Last week at 4 in the morning I woke my husband in a major panic. “I’m going blind.”

He rolled over and muttered: “Yesterday you had a brain tumor. Go back to sleep.” He rolled back and began gently snoring.

Furious, I tapped him on the back. “That is so wrong. Last night it was you and you were having a heart attack.”

“It was serious!”

“It was indigestion.”

“This time.”

And of course, in this he is right. You never know.

Back when I was smoking, life was much simpler. At 4 in the morning it was lung cancer and you were done. Now the imagination knows no bounds. There is not a body part that might not be affected. A suspicious mole? Two days without going to the toilet? Or worse, how many times did you get up last night to go to the toilet?

There is not a corner of my and my husband’s life that can’t be Googled. I have Web MD and The Mayo clinic at the top of my favorites.

Gluten, Statins, vitamins, plastic particles in cosmetics, hormones, over-use of antibiotics, over-use of alcohol, belly fat…gum disease.

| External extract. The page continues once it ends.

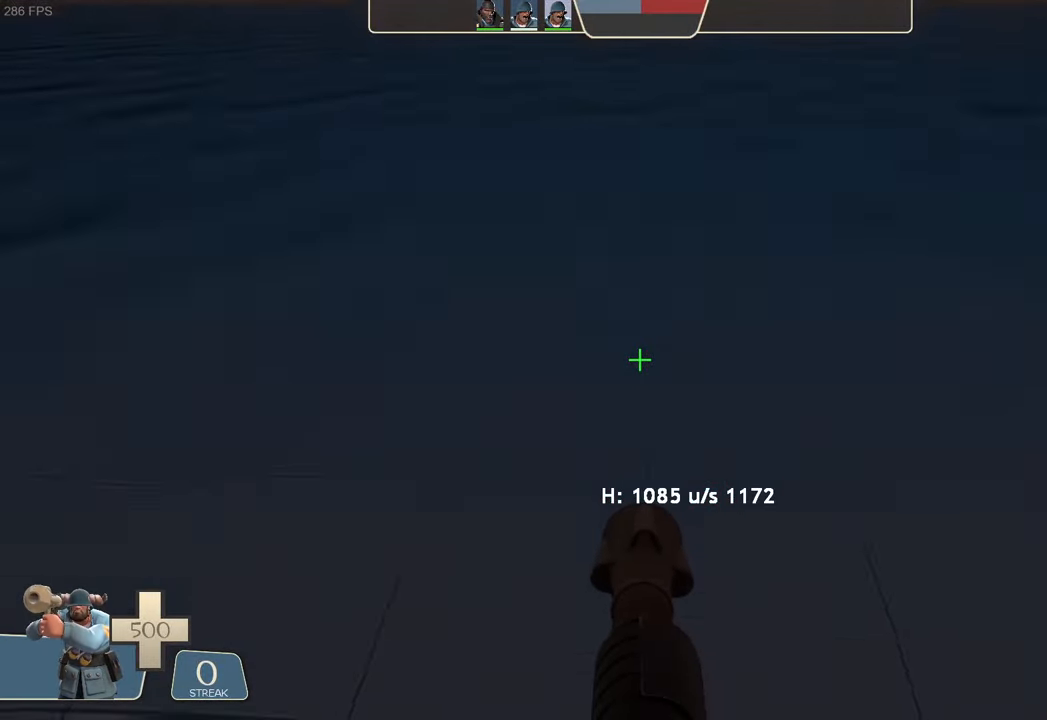
{"dt_ms": 500, "buttons": ["L2", "R2"], "left_stick": "up-right", "right_stick": "down", "events": [[217, "left_stick", "up-right"], [350, "R2", "down"], [350, "right_stick", "down"]]}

All things to worry about late at night.

And there’s so many new one’s that have been added recently: Unspecified combined systolic congestive and diastolic heart failure, COPD, erectile dysfunction, RA, Lyne’s disease… Oh, I forgot, my husband actually did have that.

Never mind man colds (that’s a daytime thing). At night we have depression, stress induced autoimmune diseases, bipolar disaffected disorder, OCD, ADHD, or we’re on the scale (And believe me we’re all on the scale.) Then there’s the additional daily worries: The why did I say that? Why didn’t I say that?

Not to mention money. One quiet day at the office and my husband is convinced bankruptcy is just around the corner.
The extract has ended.